■ WHAT IS BEING ASKED ■
Print the whole listing, unchanged.

-=-=-

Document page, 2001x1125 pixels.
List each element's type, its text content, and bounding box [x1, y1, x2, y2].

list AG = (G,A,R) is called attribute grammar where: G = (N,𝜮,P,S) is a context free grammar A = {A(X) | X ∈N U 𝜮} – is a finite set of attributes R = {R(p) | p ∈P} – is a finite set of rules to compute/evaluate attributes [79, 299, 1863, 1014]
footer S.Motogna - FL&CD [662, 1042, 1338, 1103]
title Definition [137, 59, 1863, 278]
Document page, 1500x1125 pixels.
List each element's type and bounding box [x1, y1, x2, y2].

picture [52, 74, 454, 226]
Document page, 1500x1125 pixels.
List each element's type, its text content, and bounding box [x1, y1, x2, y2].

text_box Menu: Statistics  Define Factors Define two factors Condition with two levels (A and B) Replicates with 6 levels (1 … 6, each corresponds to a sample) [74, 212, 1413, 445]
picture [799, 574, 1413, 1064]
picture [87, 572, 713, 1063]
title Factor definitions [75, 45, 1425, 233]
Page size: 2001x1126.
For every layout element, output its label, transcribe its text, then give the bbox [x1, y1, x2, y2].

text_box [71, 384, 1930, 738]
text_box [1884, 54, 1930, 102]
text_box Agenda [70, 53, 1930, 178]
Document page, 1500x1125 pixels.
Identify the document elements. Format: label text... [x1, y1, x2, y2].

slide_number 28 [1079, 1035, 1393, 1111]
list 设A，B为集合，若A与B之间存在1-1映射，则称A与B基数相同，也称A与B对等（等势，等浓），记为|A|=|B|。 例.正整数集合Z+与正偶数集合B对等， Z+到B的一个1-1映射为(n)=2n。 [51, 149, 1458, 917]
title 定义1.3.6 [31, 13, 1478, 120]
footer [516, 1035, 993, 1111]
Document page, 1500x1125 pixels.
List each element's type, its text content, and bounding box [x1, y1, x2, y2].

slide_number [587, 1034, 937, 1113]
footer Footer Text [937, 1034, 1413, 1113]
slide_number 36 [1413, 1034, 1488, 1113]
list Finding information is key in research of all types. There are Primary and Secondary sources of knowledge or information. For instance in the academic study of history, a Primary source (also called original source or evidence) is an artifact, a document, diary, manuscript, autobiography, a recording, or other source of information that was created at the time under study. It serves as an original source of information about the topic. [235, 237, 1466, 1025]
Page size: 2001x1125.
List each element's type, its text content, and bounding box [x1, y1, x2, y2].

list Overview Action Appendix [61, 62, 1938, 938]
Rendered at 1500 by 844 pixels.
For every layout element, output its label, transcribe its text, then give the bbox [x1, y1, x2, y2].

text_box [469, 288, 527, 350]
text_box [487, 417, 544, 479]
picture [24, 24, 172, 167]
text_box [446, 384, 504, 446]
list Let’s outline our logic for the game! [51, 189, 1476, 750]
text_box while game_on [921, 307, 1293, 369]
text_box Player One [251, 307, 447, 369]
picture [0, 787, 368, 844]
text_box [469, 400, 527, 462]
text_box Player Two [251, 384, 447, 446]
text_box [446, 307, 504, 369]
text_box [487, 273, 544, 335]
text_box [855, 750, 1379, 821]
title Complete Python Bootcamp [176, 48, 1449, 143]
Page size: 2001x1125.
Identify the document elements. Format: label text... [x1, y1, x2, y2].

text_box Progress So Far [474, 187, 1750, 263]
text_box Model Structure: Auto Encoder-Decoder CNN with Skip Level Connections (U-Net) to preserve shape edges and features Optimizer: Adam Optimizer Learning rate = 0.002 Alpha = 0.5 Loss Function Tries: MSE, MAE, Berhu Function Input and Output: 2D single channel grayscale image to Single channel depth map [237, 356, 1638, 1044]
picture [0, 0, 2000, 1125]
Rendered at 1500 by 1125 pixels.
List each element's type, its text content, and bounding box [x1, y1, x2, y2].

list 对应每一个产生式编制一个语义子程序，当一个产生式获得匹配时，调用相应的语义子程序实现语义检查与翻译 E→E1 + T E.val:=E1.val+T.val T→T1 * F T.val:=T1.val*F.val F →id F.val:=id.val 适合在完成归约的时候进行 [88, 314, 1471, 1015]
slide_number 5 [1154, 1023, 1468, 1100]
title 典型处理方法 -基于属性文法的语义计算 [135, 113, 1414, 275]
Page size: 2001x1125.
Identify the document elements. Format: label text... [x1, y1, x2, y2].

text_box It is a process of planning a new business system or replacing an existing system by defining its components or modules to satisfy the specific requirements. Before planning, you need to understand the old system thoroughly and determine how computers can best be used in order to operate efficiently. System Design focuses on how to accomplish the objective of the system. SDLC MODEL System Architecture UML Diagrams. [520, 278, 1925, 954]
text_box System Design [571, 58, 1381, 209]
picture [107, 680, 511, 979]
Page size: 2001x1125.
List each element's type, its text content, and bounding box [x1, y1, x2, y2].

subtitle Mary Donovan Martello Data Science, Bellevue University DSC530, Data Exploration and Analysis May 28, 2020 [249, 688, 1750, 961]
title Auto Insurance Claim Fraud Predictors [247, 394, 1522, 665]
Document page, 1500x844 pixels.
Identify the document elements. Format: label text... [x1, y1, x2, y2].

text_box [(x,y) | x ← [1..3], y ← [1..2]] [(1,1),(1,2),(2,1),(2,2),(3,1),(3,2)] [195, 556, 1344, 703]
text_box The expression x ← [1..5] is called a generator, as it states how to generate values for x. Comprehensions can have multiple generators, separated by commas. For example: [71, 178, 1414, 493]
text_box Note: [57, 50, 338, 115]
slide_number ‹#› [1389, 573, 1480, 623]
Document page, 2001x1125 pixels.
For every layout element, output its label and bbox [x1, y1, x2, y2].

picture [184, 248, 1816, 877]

-=-=-

■ SOLUTION TO THIS PROBLEM ■
Document page, 2001x1125 pixels.
List each element's type, its text content, and bounding box [x1, y1, x2, y2].

list AG = (G,A,R) is called attribute grammar where: G = (N,𝜮,P,S) is a context free grammar A = {A(X) | X ∈N U 𝜮} – is a finite set of attributes R = {R(p) | p ∈P} – is a finite set of rules to compute/evaluate attributes [79, 299, 1863, 1014]
footer S.Motogna - FL&CD [662, 1042, 1338, 1103]
title Definition [137, 59, 1863, 278]
Document page, 1500x1125 pixels.
List each element's type and bounding box [x1, y1, x2, y2].

picture [52, 74, 454, 226]
Document page, 1500x1125 pixels.
List each element's type, its text content, and bounding box [x1, y1, x2, y2].

text_box Menu: Statistics  Define Factors Define two factors Condition with two levels (A and B) Replicates with 6 levels (1 … 6, each corresponds to a sample) [74, 212, 1413, 445]
picture [799, 574, 1413, 1064]
picture [87, 572, 713, 1063]
title Factor definitions [75, 45, 1425, 233]
Page size: 2001x1126.
For every layout element, output its label, transcribe its text, then give the bbox [x1, y1, x2, y2].

text_box [71, 384, 1930, 738]
text_box [1884, 54, 1930, 102]
text_box Agenda [70, 53, 1930, 178]
Document page, 1500x1125 pixels.
Identify the document elements. Format: label text... [x1, y1, x2, y2].

slide_number 28 [1079, 1035, 1393, 1111]
list 设A，B为集合，若A与B之间存在1-1映射，则称A与B基数相同，也称A与B对等（等势，等浓），记为|A|=|B|。 例.正整数集合Z+与正偶数集合B对等， Z+到B的一个1-1映射为(n)=2n。 [51, 149, 1458, 917]
title 定义1.3.6 [31, 13, 1478, 120]
footer [516, 1035, 993, 1111]
Document page, 1500x1125 pixels.
List each element's type, its text content, and bounding box [x1, y1, x2, y2].

slide_number [587, 1034, 937, 1113]
footer Footer Text [937, 1034, 1413, 1113]
slide_number 36 [1413, 1034, 1488, 1113]
list Finding information is key in research of all types. There are Primary and Secondary sources of knowledge or information. For instance in the academic study of history, a Primary source (also called original source or evidence) is an artifact, a document, diary, manuscript, autobiography, a recording, or other source of information that was created at the time under study. It serves as an original source of information about the topic. [235, 237, 1466, 1025]
Page size: 2001x1125.
List each element's type, its text content, and bounding box [x1, y1, x2, y2].

list Overview Action Appendix [61, 62, 1938, 938]
Rendered at 1500 by 844 pixels.
For every layout element, output its label, transcribe its text, then give the bbox [x1, y1, x2, y2].

text_box [469, 288, 527, 350]
text_box [487, 417, 544, 479]
picture [24, 24, 172, 167]
text_box [446, 384, 504, 446]
list Let’s outline our logic for the game! [51, 189, 1476, 750]
text_box while game_on [921, 307, 1293, 369]
text_box Player One [251, 307, 447, 369]
picture [0, 787, 368, 844]
text_box [469, 400, 527, 462]
text_box Player Two [251, 384, 447, 446]
text_box [446, 307, 504, 369]
text_box [487, 273, 544, 335]
text_box [855, 750, 1379, 821]
title Complete Python Bootcamp [176, 48, 1449, 143]
Page size: 2001x1125.
Identify the document elements. Format: label text... [x1, y1, x2, y2].

text_box Progress So Far [474, 187, 1750, 263]
text_box Model Structure: Auto Encoder-Decoder CNN with Skip Level Connections (U-Net) to preserve shape edges and features Optimizer: Adam Optimizer Learning rate = 0.002 Alpha = 0.5 Loss Function Tries: MSE, MAE, Berhu Function Input and Output: 2D single channel grayscale image to Single channel depth map [237, 356, 1638, 1044]
picture [0, 0, 2000, 1125]
Rendered at 1500 by 1125 pixels.
List each element's type, its text content, and bounding box [x1, y1, x2, y2].

list 对应每一个产生式编制一个语义子程序，当一个产生式获得匹配时，调用相应的语义子程序实现语义检查与翻译 E→E1 + T E.val:=E1.val+T.val T→T1 * F T.val:=T1.val*F.val F →id F.val:=id.val 适合在完成归约的时候进行 [88, 314, 1471, 1015]
slide_number 5 [1154, 1023, 1468, 1100]
title 典型处理方法 -基于属性文法的语义计算 [135, 113, 1414, 275]
Page size: 2001x1125.
Identify the document elements. Format: label text... [x1, y1, x2, y2].

text_box It is a process of planning a new business system or replacing an existing system by defining its components or modules to satisfy the specific requirements. Before planning, you need to understand the old system thoroughly and determine how computers can best be used in order to operate efficiently. System Design focuses on how to accomplish the objective of the system. SDLC MODEL System Architecture UML Diagrams. [520, 278, 1925, 954]
text_box System Design [571, 58, 1381, 209]
picture [107, 680, 511, 979]
Page size: 2001x1125.
List each element's type, its text content, and bounding box [x1, y1, x2, y2].

subtitle Mary Donovan Martello Data Science, Bellevue University DSC530, Data Exploration and Analysis May 28, 2020 [249, 688, 1750, 961]
title Auto Insurance Claim Fraud Predictors [247, 394, 1522, 665]
Document page, 1500x844 pixels.
Identify the document elements. Format: label text... [x1, y1, x2, y2].

text_box [(x,y) | x ← [1..3], y ← [1..2]] [(1,1),(1,2),(2,1),(2,2),(3,1),(3,2)] [195, 556, 1344, 703]
text_box The expression x ← [1..5] is called a generator, as it states how to generate values for x. Comprehensions can have multiple generators, separated by commas. For example: [71, 178, 1414, 493]
text_box Note: [57, 50, 338, 115]
slide_number ‹#› [1389, 573, 1480, 623]
Document page, 2001x1125 pixels.
For every layout element, output its label and bbox [x1, y1, x2, y2].

picture [184, 248, 1816, 877]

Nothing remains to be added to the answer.